Assignment: Reproduce each entry exactly as written.

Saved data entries
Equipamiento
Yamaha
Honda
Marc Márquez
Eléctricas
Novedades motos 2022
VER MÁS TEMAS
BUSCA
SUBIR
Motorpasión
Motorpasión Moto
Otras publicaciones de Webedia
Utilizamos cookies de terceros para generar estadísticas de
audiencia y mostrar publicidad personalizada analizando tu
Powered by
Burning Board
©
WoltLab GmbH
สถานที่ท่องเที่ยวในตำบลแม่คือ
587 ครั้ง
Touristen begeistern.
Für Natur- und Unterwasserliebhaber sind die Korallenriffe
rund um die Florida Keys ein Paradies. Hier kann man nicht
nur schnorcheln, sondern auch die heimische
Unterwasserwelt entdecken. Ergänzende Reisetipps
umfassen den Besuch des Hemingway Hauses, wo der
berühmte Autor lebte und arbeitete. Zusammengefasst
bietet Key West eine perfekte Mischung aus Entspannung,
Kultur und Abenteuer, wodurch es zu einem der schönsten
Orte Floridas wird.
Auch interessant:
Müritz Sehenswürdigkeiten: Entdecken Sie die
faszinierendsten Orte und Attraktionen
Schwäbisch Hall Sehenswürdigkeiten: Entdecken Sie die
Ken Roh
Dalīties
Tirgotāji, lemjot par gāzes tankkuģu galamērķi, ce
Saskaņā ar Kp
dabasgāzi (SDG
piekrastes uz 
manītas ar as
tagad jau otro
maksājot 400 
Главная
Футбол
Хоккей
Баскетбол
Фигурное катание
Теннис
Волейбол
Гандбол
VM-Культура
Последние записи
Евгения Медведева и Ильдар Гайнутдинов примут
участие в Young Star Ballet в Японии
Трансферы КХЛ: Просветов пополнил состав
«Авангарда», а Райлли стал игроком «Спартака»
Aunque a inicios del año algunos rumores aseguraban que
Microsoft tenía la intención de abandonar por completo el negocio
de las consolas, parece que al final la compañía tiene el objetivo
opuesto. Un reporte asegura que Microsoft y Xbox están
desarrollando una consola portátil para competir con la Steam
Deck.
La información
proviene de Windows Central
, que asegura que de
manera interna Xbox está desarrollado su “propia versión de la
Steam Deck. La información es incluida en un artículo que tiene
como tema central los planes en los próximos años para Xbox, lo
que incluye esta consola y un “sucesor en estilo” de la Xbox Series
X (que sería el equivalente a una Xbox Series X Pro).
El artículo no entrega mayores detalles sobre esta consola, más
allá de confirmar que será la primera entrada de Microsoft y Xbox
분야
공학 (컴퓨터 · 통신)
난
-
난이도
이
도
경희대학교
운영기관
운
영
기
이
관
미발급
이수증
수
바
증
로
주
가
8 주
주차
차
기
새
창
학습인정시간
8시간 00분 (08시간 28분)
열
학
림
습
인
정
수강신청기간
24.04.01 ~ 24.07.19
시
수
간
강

Your solution:
Equipamiento
Yamaha
Honda
Marc Márquez
Eléctricas
Novedades motos 2022
VER MÁS TEMAS
BUSCA
SUBIR
Motorpasión
Motorpasión Moto
Otras publicaciones de Webedia
Utilizamos cookies de terceros para generar estadísticas de
audiencia y mostrar publicidad personalizada analizando tu
Powered by
Burning Board
©
WoltLab GmbH
สถานที่ท่องเที่ยวในตำบลแม่คือ
587 ครั้ง
Touristen begeistern.
Für Natur- und Unterwasserliebhaber sind die Korallenriffe
rund um die Florida Keys ein Paradies. Hier kann man nicht
nur schnorcheln, sondern auch die heimische
Unterwasserwelt entdecken. Ergänzende Reisetipps
umfassen den Besuch des Hemingway Hauses, wo der
berühmte Autor lebte und arbeitete. Zusammengefasst
bietet Key West eine perfekte Mischung aus Entspannung,
Kultur und Abenteuer, wodurch es zu einem der schönsten
Orte Floridas wird.
Auch interessant:
Müritz Sehenswürdigkeiten: Entdecken Sie die
faszinierendsten Orte und Attraktionen
Schwäbisch Hall Sehenswürdigkeiten: Entdecken Sie die
Ken Roh
Dalīties
Tirgotāji, lemjot par gāzes tankkuģu galamērķi, ce
Saskaņā ar Kp
dabasgāzi (SDG
piekrastes uz 
manītas ar as
tagad jau otro
maksājot 400 
Главная
Футбол
Хоккей
Баскетбол
Фигурное катание
Теннис
Волейбол
Гандбол
VM-Культура
Последние записи
Евгения Медведева и Ильдар Гайнутдинов примут
участие в Young Star Ballet в Японии
Трансферы КХЛ: Просветов пополнил состав
«Авангарда», а Райлли стал игроком «Спартака»
Aunque a inicios del año algunos rumores aseguraban que
Microsoft tenía la intención de abandonar por completo el negocio
de las consolas, parece que al final la compañía tiene el objetivo
opuesto. Un reporte asegura que Microsoft y Xbox están
desarrollando una consola portátil para competir con la Steam
Deck.
La información
proviene de Windows Central
, que asegura que de
manera interna Xbox está desarrollado su “propia versión de la
Steam Deck. La información es incluida en un artículo que tiene
como tema central los planes en los próximos años para Xbox, lo
que incluye esta consola y un “sucesor en estilo” de la Xbox Series
X (que sería el equivalente a una Xbox Series X Pro).
El artículo no entrega mayores detalles sobre esta consola, más
allá de confirmar que será la primera entrada de Microsoft y Xbox
분야
공학 (컴퓨터 · 통신)
난
-
난이도
이
도
경희대학교
운영기관
운
영
기
이
관
미발급
이수증
수
바
증
로
주
가
8 주
주차
차
기
새
창
학습인정시간
8시간 00분 (08시간 28분)
열
학
림
습
인
정
수강신청기간
24.04.01 ~ 24.07.19
시
수
간
강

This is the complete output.